Measuring the accuracy, we can see that the parser got about 73% of the examples right. Let's investigate the ones that were wrong.

In [15]:
not_matching

Unnamed: 0,text,expected_datetime,result_parsed_datetime,result_string,result_value
0,I will be there the week after the next,2023-05-31,2023-05-17 00:00:00,the week,2023-W20
0,I will be there the week before the previous,2023-05-03,2023-05-17 00:00:00,the week before,2023-W20
0,I will be there the month after the next,2023-07-01,2023-05-01 00:00:00,the month,2023-05
0,I will be there the month before the last,2023-03-01,2023-05-01 00:00:00,the month before,2023-05
0,I will be there the year after the next,2025-01-01,2023-01-01 00:00:00,the year,2023
0,I will be there the year before the last,2021-01-01,2023-01-01 00:00:00,the year before,2023
0,I will be there in 10 minutes and 10 hours,2023-05-18 02:08:05,2023-05-17 16:08:05,10 minutes,PT10M
0,I was there 10 minutes ago,2023-05-17 15:48:05,2023-05-16 00:00:00,10 minutes ago,2023-05-16
0,I was there 10 hours ago,2023-05-17 05:58:05,2023-05-16 00:00:00,10 hours ago,2023-05-16
0,I will be there next Friday,2023-05-19 00:00:00,2023-05-26 00:00:00,next Friday,2023-05-26


Let's examine the ones that were wrong. 

The first six examples are all dates that have something about "the x after/before the next/last". Most of these are edge cases are not very common, and the common ones like "the day after tomorrow" are parsed correctly.

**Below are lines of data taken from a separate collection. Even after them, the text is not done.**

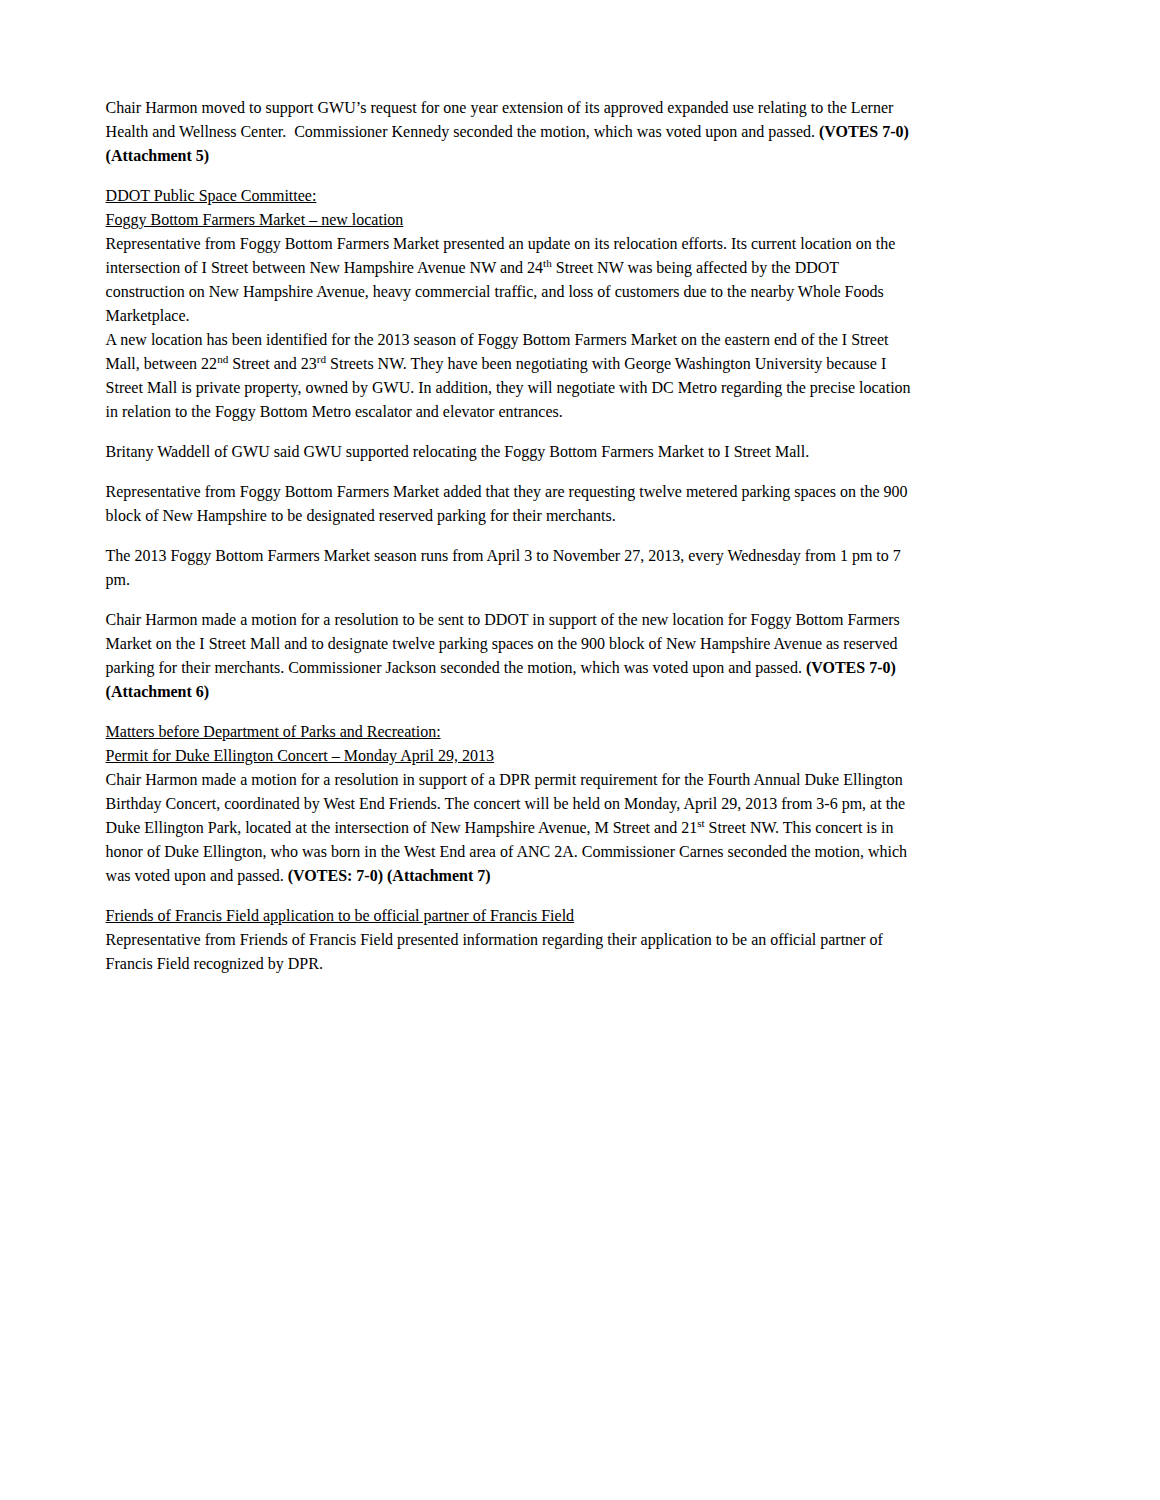Chair Harmon moved to support GWU’s request for one year extension of its approved expanded use relating to the Lerner Health and Wellness Center. Commissioner Kennedy seconded the motion, which was voted upon and passed. (VOTES 7-0) (Attachment 5)
DDOT Public Space Committee:
Foggy Bottom Farmers Market – new location
Representative from Foggy Bottom Farmers Market presented an update on its relocation efforts. Its current location on the intersection of I Street between New Hampshire Avenue NW and 24th Street NW was being affected by the DDOT construction on New Hampshire Avenue, heavy commercial traffic, and loss of customers due to the nearby Whole Foods Marketplace.
A new location has been identified for the 2013 season of Foggy Bottom Farmers Market on the eastern end of the I Street Mall, between 22nd Street and 23rd Streets NW. They have been negotiating with George Washington University because I Street Mall is private property, owned by GWU. In addition, they will negotiate with DC Metro regarding the precise location in relation to the Foggy Bottom Metro escalator and elevator entrances.
Britany Waddell of GWU said GWU supported relocating the Foggy Bottom Farmers Market to I Street Mall.
Representative from Foggy Bottom Farmers Market added that they are requesting twelve metered parking spaces on the 900 block of New Hampshire to be designated reserved parking for their merchants.
The 2013 Foggy Bottom Farmers Market season runs from April 3 to November 27, 2013, every Wednesday from 1 pm to 7 pm.
Chair Harmon made a motion for a resolution to be sent to DDOT in support of the new location for Foggy Bottom Farmers Market on the I Street Mall and to designate twelve parking spaces on the 900 block of New Hampshire Avenue as reserved parking for their merchants. Commissioner Jackson seconded the motion, which was voted upon and passed. (VOTES 7-0) (Attachment 6)
Matters before Department of Parks and Recreation:
Permit for Duke Ellington Concert – Monday April 29, 2013
Chair Harmon made a motion for a resolution in support of a DPR permit requirement for the Fourth Annual Duke Ellington Birthday Concert, coordinated by West End Friends. The concert will be held on Monday, April 29, 2013 from 3-6 pm, at the Duke Ellington Park, located at the intersection of New Hampshire Avenue, M Street and 21st Street NW. This concert is in honor of Duke Ellington, who was born in the West End area of ANC 2A. Commissioner Carnes seconded the motion, which was voted upon and passed. (VOTES: 7-0) (Attachment 7)
Friends of Francis Field application to be official partner of Francis Field
Representative from Friends of Francis Field presented information regarding their application to be an official partner of Francis Field recognized by DPR.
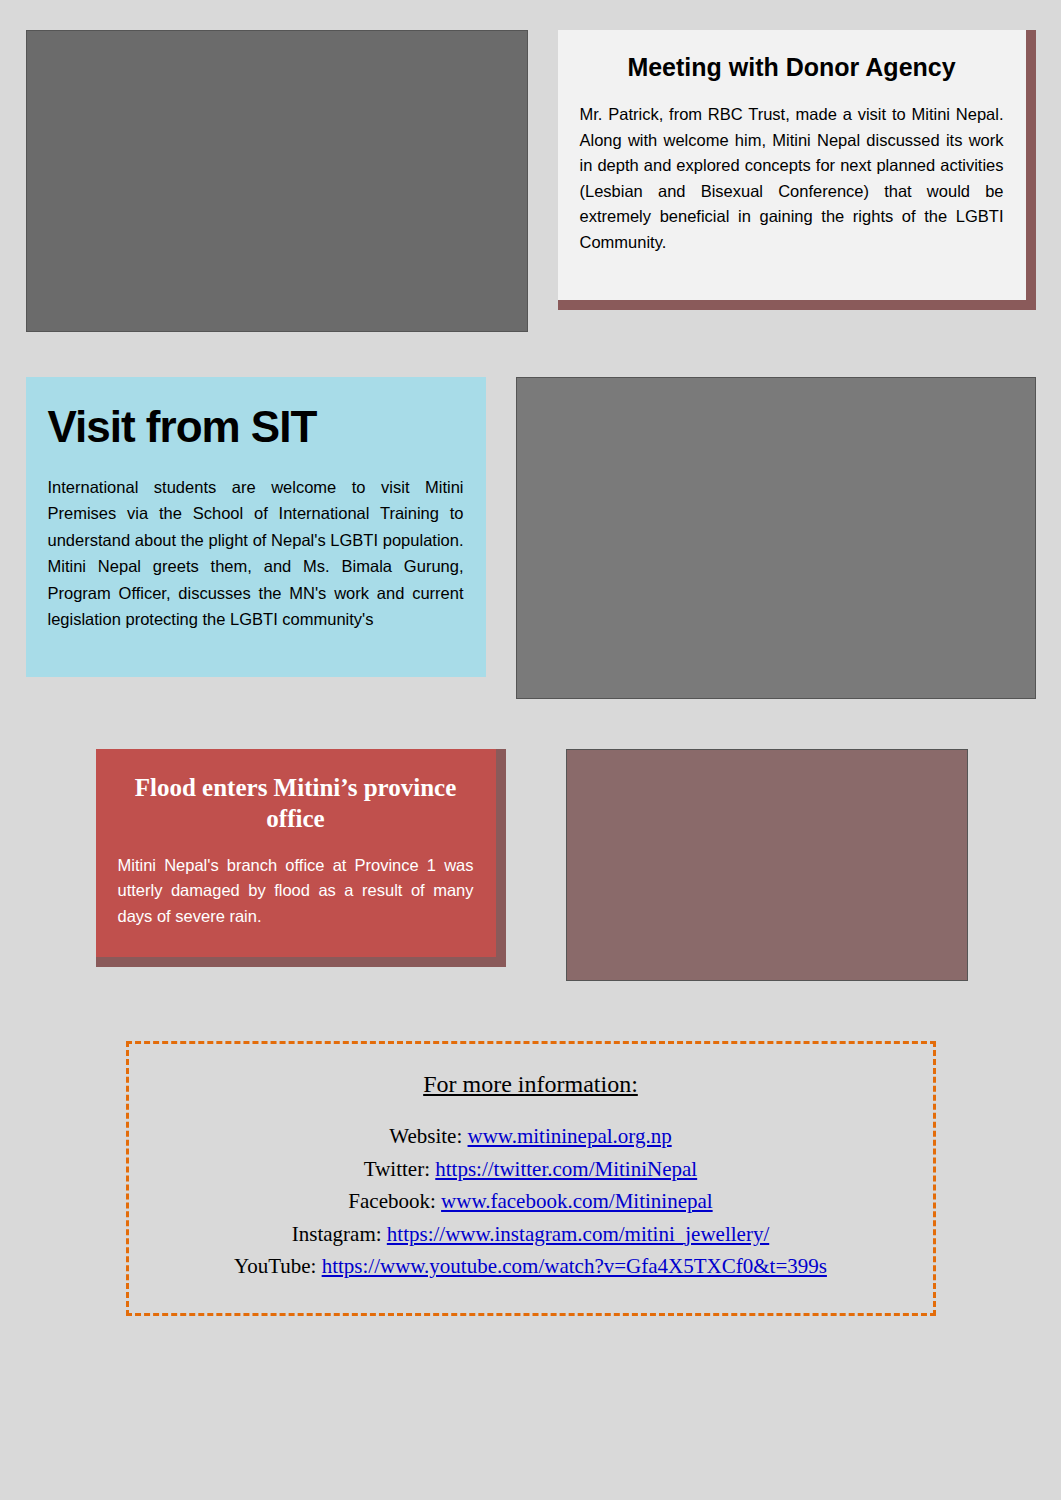Meeting with Donor Agency
Mr. Patrick, from RBC Trust, made a visit to Mitini Nepal. Along with welcome him, Mitini Nepal discussed its work in depth and explored concepts for next planned activities (Lesbian and Bisexual Conference) that would be extremely beneficial in gaining the rights of the LGBTI Community.
Visit from SIT
International students are welcome to visit Mitini Premises via the School of International Training to understand about the plight of Nepal's LGBTI population. Mitini Nepal greets them, and Ms. Bimala Gurung, Program Officer, discusses the MN's work and current legislation protecting the LGBTI community's
Flood enters Mitini’s province office
Mitini Nepal's branch office at Province 1 was utterly damaged by flood as a result of many days of severe rain.
For more information:
Website: www.mitininepal.org.np
Twitter: https://twitter.com/MitiniNepal
Facebook: www.facebook.com/Mitininepal
Instagram: https://www.instagram.com/mitini_jewellery/
YouTube: https://www.youtube.com/watch?v=Gfa4X5TXCf0&t=399s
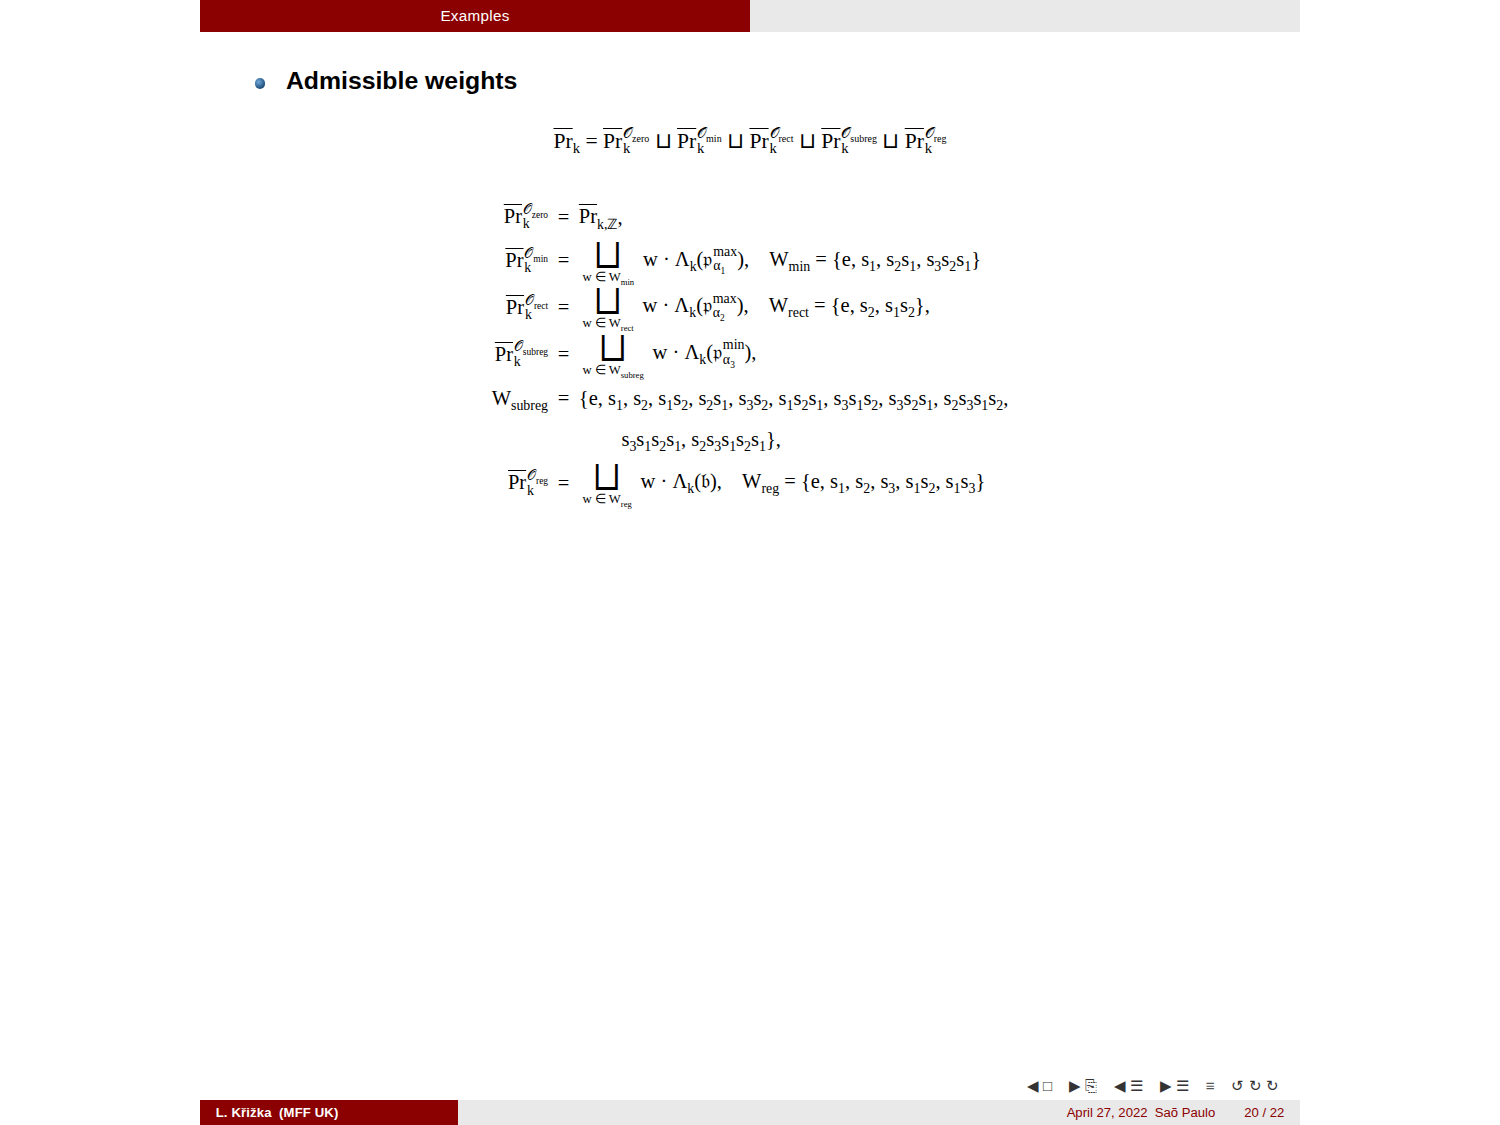Examples
Admissible weights
Prk = Pr 𝒪zero k ⊔ Pr 𝒪min k ⊔ Pr 𝒪rect k ⊔ Pr 𝒪subreg k ⊔ Pr 𝒪reg k
| Pr 𝒪 zero k | = | Pr k,ℤ , |
| Pr 𝒪 min k | = | ⨆ w ∈ W min w · Λ k (𝔭 max α 1 ), W min = {e, s 1 , s 2 s 1 , s 3 s 2 s 1 } |
| Pr 𝒪 rect k | = | ⨆ w ∈ W rect w · Λ k (𝔭 max α 2 ), W rect = {e, s 2 , s 1 s 2 }, |
| Pr 𝒪 subreg k | = | ⨆ w ∈ W subreg w · Λ k (𝔭 min α 3 ), |
| W subreg | = | {e, s 1 , s 2 , s 1 s 2 , s 2 s 1 , s 3 s 2 , s 1 s 2 s 1 , s 3 s 1 s 2 , s 3 s 2 s 1 , s 2 s 3 s 1 s 2 , |
| | | s 3 s 1 s 2 s 1 , s 2 s 3 s 1 s 2 s 1 }, |
| Pr 𝒪 reg k | = | ⨆ w ∈ W reg w · Λ k (𝔟), W reg = {e, s 1 , s 2 , s 3 , s 1 s 2 , s 1 s 3 } |
◀ □ ▶ ⎘ ◀ ☰ ▶ ☰ ≡ ↺ ↻ ↻
L. Křižka (MFF UK)
April 27, 2022 Saõ Paulo 20 / 22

The next example is parsed incorrectly because of our code and is actually correct.

The next two examples are times in the past, saying "x hours/minutes ago". These are more common examples.

The next example is a fairly ambiguous sentence. "next Friday" could mean upcoming Friday, or the Friday after that. The parser chose the latter, but the former was expected. This could still be counted as correct.

### Conclusion
The SUTime library got about 73% of the examples right. The incorrect examples were mostly uncommon edge cases. One limitation of the library is that it did not parse "x hours/minutes ago" correctly. This is a fairly common way to express a time in the past.

However, we can conclude that the SUTime library is a good solution for our problem. It worked well enough on our test examples. Next, we will have to implement it and see how well it works in practice.